My dad’s office consisted of a waiting room, two examining rooms, one of which he leaded in so he could take his own x-rays, and a consultation office. Every night he placed all his medical instruments in an autoclave and sterilized everything he’d used that day, ensuring they were safe for use the next morning.
A sink was in each examining room, one operated by knees, the other by elbows. I watched my dad wash his hands. Actually, he washed his hands, his wrists, and his forearms up to his elbows. He lathered and scrubbed with a little brush for what seemed like ten minutes.
During those years, grades 1 through 6 for me, I caught every illness in my school – colds, flu, measles, bronchial coughs, sore throats, my first episode of pneumonia, and terribly painful boils when an epidemic hit the city. Close contact with all the sick kids in school guaranteed I would get sick too. I’d had mumps, chicken pox, even a bout of mononucleosis, when younger. Fortunately, I never caught polio.

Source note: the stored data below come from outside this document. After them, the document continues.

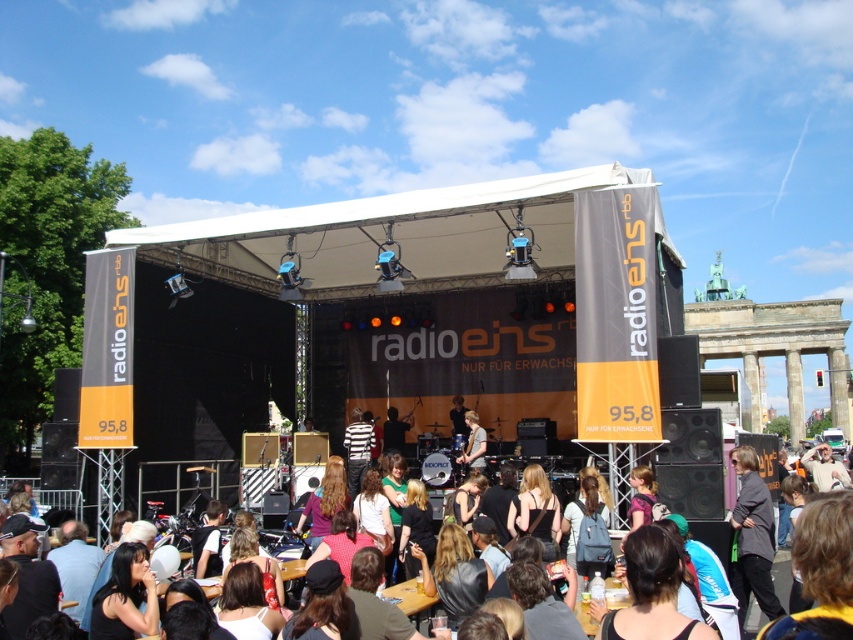
You are a photographer at the concert and need to capture both the dark gray fabric jacket at lower right and the matte black jacket at center in a single shot. Which jacket should you focus on first to ensure both are in frame?

The dark gray fabric jacket at lower right is smaller in size compared to the matte black jacket at center, so you should focus on the matte black jacket at center first to ensure both fit within the frame.

You are standing at the concert venue and want to take a photo of both the stage and the two points marked in the image. The first point is at coordinates point (752, 560) and the second point is at point (476, 468). To ensure both points are visible in your photo, which point should you position closer to the front of the stage?

Point (476, 468) should be positioned closer to the front of the stage because point (752, 560) is in front of point (476, 468), so positioning the latter closer to the front will keep both points in frame.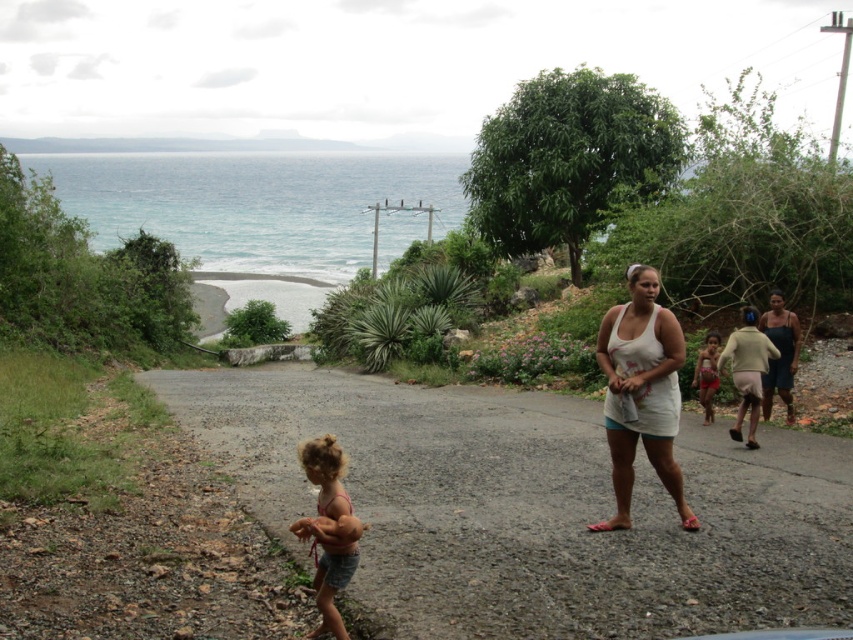
You are a photographer trying to capture the child in the scene. The child is wearing a white cotton tank top at center and red fabric shorts at center. Which piece of clothing is wider?

The white cotton tank top at center is wider than the red fabric shorts at center.

You are a photographer trying to capture a candid shot of the two clothing items mentioned. Since you want to ensure both the white cotton tank top at center and the red fabric shorts at center are visible in the frame, which one should you focus on first to make sure they are both in the shot?

The white cotton tank top at center is positioned on the left side of red fabric shorts at center, so focusing on the white cotton tank top at center first will ensure both are in the frame as you adjust the camera angle to include the red fabric shorts at center on the right.

In the scene shown: You are a photographer standing at the lower left of the scene. You want to take a photo of the curly blonde hair at lower left and the red fabric shorts at center. Can you fit both subjects into your camera frame if your camera has a 20 feet wide field of view?

The distance between the curly blonde hair at lower left and the red fabric shorts at center is 27.00 feet. Since the camera has a 20 feet wide field of view, which is narrower than the distance between the two subjects, you cannot fit both into the frame.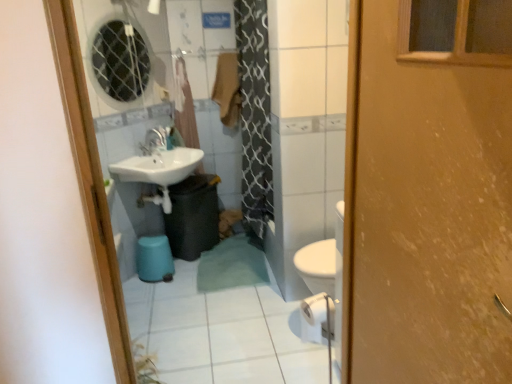
Where is `free point below matte white faucet at center (from a real-world perspective)`? free point below matte white faucet at center (from a real-world perspective) is located at coordinates (153, 157).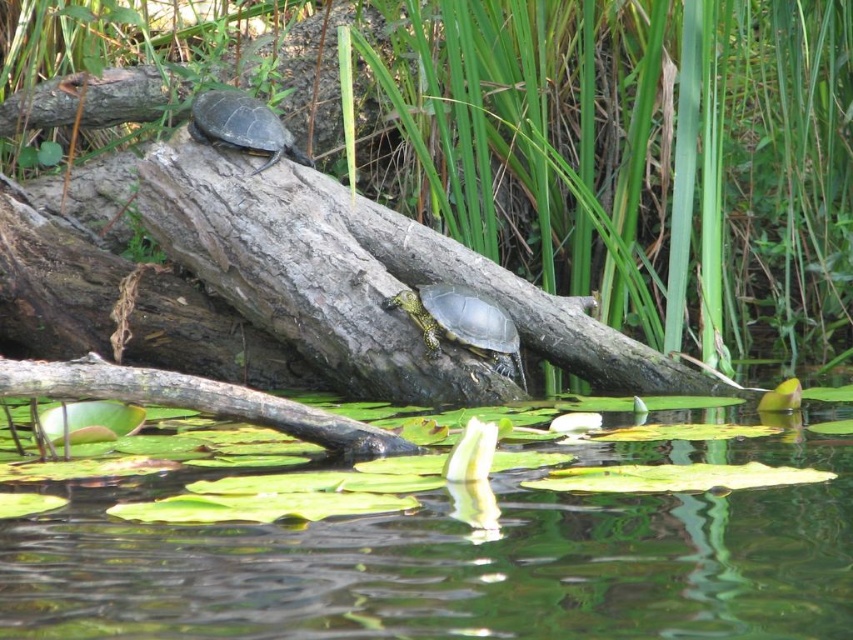
Question: Is shiny green tortoise at center further to the viewer compared to shiny dark green tortoise at upper left?

Choices:
 (A) no
 (B) yes

Answer: (A)

Question: Can you confirm if green leafy water at center is positioned to the right of green leafy vegetation at upper center?

Choices:
 (A) no
 (B) yes

Answer: (A)

Question: Among these points, which one is farthest from the camera?

Choices:
 (A) (219, 97)
 (B) (561, 305)
 (C) (448, 289)

Answer: (B)

Question: Which point is closer to the camera taking this photo?

Choices:
 (A) (440, 282)
 (B) (113, 180)
 (C) (845, 634)

Answer: (C)

Question: Can you confirm if green leafy vegetation at upper center is positioned below shiny green tortoise at center?

Choices:
 (A) no
 (B) yes

Answer: (A)

Question: Which of the following is the closest to the observer?

Choices:
 (A) (445, 323)
 (B) (840, 570)
 (C) (308, 164)

Answer: (B)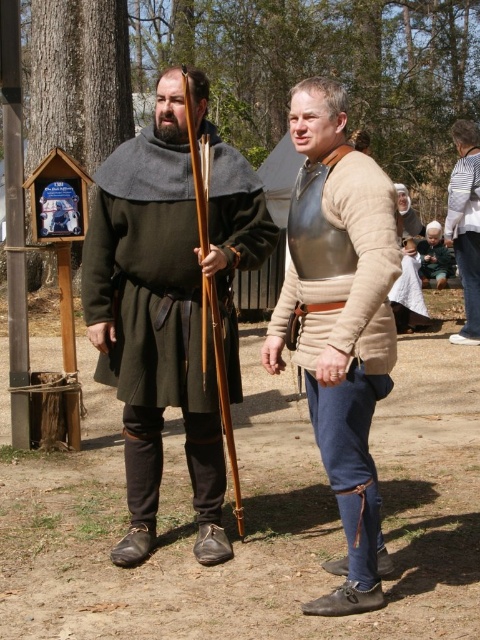
Is point (462, 204) closer to camera compared to point (442, 250)?

Yes, point (462, 204) is in front of point (442, 250).

Is point (478, 276) farther from viewer compared to point (433, 264)?

No, it is in front of (433, 264).

This screenshot has width=480, height=640. Identify the location of striped cotton sweater at upper right. (466, 236).

Between point (350, 448) and point (447, 272), which one is positioned in front?

Point (350, 448)

Can you confirm if metallic armor at center is bigger than green woolen cloak at center?

No, metallic armor at center is not bigger than green woolen cloak at center.

What do you see at coordinates (339, 323) in the screenshot? I see `metallic armor at center` at bounding box center [339, 323].

This screenshot has width=480, height=640. Identify the location of metallic armor at center. (339, 323).

Who is more forward, (163, 170) or (432, 230)?

Point (163, 170) is more forward.

Which is more to the left, green woolen tunic at center or green woolen cloak at center?

green woolen tunic at center is more to the left.

Find the location of a particular element. Image resolution: width=480 pixels, height=640 pixels. green woolen tunic at center is located at coordinates (168, 304).

Identify the location of green woolen tunic at center. The image size is (480, 640). (168, 304).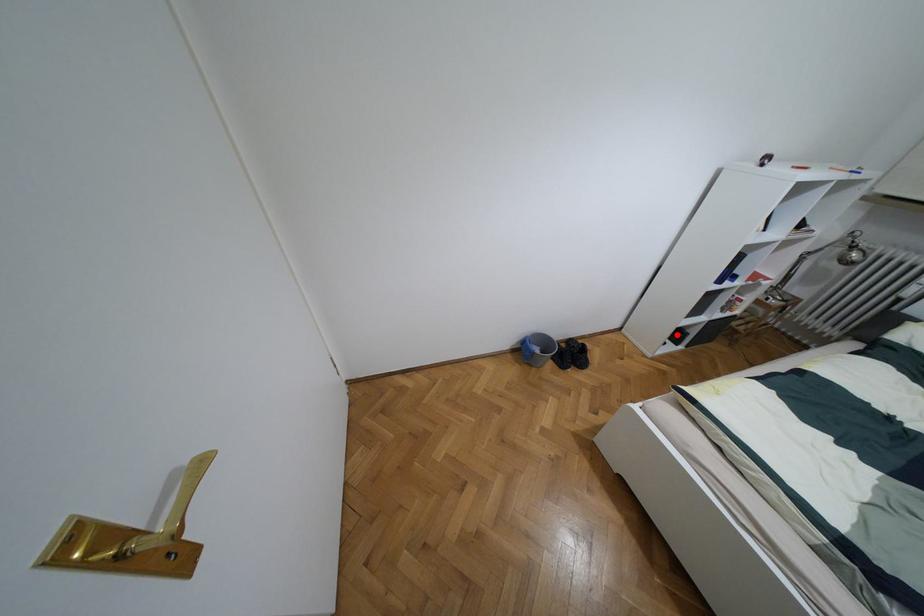
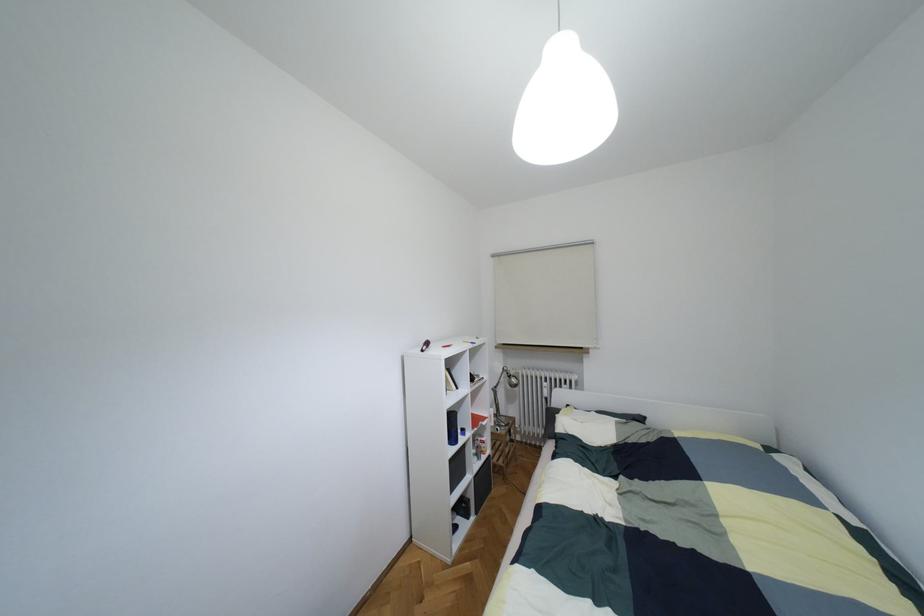
Question: I am providing you with two images of the same scene from different viewpoints. Image1 has a red point marked. In image2, the corresponding 3D location appears at what relative position? Reply with the corresponding letter.

Choices:
 (A) Closer
 (B) Farther

Answer: (B)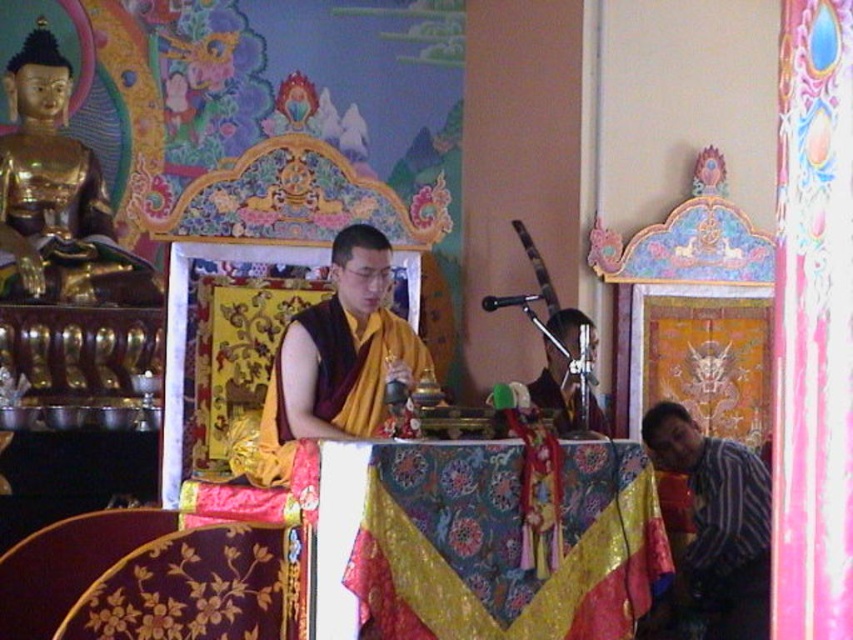
Between point (368, 352) and point (714, 534), which one is positioned in front?

Point (368, 352) is more forward.

Locate an element on the screen. This screenshot has height=640, width=853. yellow silk monk at center is located at coordinates (338, 356).

The image size is (853, 640). Find the location of `yellow silk monk at center`. yellow silk monk at center is located at coordinates (338, 356).

Is point (380, 259) behind point (602, 426)?

No, (380, 259) is in front of (602, 426).

Is yellow silk monk at center to the left of silky yellow robe at center from the viewer's perspective?

Indeed, yellow silk monk at center is positioned on the left side of silky yellow robe at center.

Between point (294, 394) and point (567, 410), which one is positioned behind?

The point (567, 410) is behind.

Locate an element on the screen. yellow silk monk at center is located at coordinates (338, 356).

Who is more distant from viewer, (22, 67) or (267, 401)?

Positioned behind is point (22, 67).

Does gold polished statue at upper left have a greater width compared to yellow silk monk at center?

Yes.

What do you see at coordinates (57, 196) in the screenshot?
I see `gold polished statue at upper left` at bounding box center [57, 196].

The image size is (853, 640). I want to click on gold polished statue at upper left, so click(x=57, y=196).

The flu and finally the polio vaccines became common during the 50s, and my dad was the physician who inoculated the grateful community.
My dad somehow never got sick. Even as a little kid, I worried about him catching the illnesses his patients had, but he didn’t. I wondered if he simply had a really strong body that didn’t catch those bad germs.
In fact, my dad had a secret weapon, and I already told you what it was. He washed his hands. He scrubbed for a long time. He did this before and after examining and treating every single patient. I know because if it was a family member, I sometimes watched.
I wasn’t all that clean as a kid. I learned cleanliness as I grew, adopting an increasingly vigilant regimen of teeth brushing, hair and face and body washing, and especially hand scrubbing.
During this Covid 19 pandemic, washing your hands vigilantly and often is, for now, the best protection we have, and it can work. Wash, keep your distance from others when you must be out, wear protective gear if you can, cough or sneeze into your elbow, and otherwise stay home.
Every time I wash my hands, every time you wash yours, we protect each other from transfer of the virus. We protect our children, our parents, our neighbors, our grandparents. Until we have an effective vaccine, washing our hands is an excellent shield.
Please wash your hands. If not for yourself, for all the other people near you who may get very sick from Covid 19. Who may even die. Stay safe, stay healthy. Somebody you love is counting on you.